An optimal Bayesian predictive probability design for phase II clinical trials with simple and complicated endpoints

Beibei Guo, Suyu Liu

Research output: Contribution to journalArticlepeer-review

7 Scopus citations

Abstract

Most existing phase II clinical trial designs focus on conventional chemotherapy with binary tumor response as the endpoint. The advent of novel therapies, such as molecularly targeted agents and immunotherapy, has made the endpoint of phase II trials more complicated, often involving ordinal, nested, and coprimary endpoints. We propose a simple and flexible Bayesian optimal phase II predictive probability (OPP) design that handles binary and complex endpoints in a unified way. The Dirichlet-multinomial model is employed to accommodate different types of endpoints.
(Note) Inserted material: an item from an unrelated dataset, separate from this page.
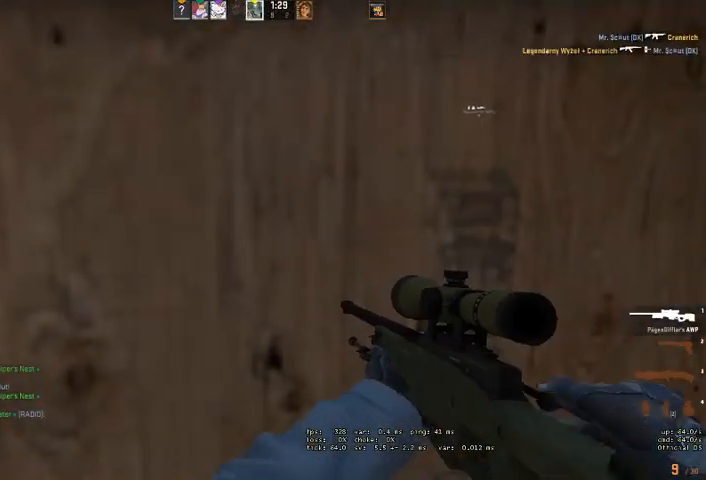
{"keys": [], "mouse": ["left"], "events": [[400, "mouse_left", "down"]]}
At each interim, given the observed interim data, we calculate the Bayesian predictive probability of success, should the trial continue to the maximum planned sample size, and use it to make the go/no-go decision. The OPP design controls the type I error rate, maximizes power or minimizes the expected sample size, and is easy to implement, because the go/no-go decision boundaries can be enumerated and included in the protocol before the onset of the trial. Simulation studies show that the OPP design has satisfactory operating characteristics.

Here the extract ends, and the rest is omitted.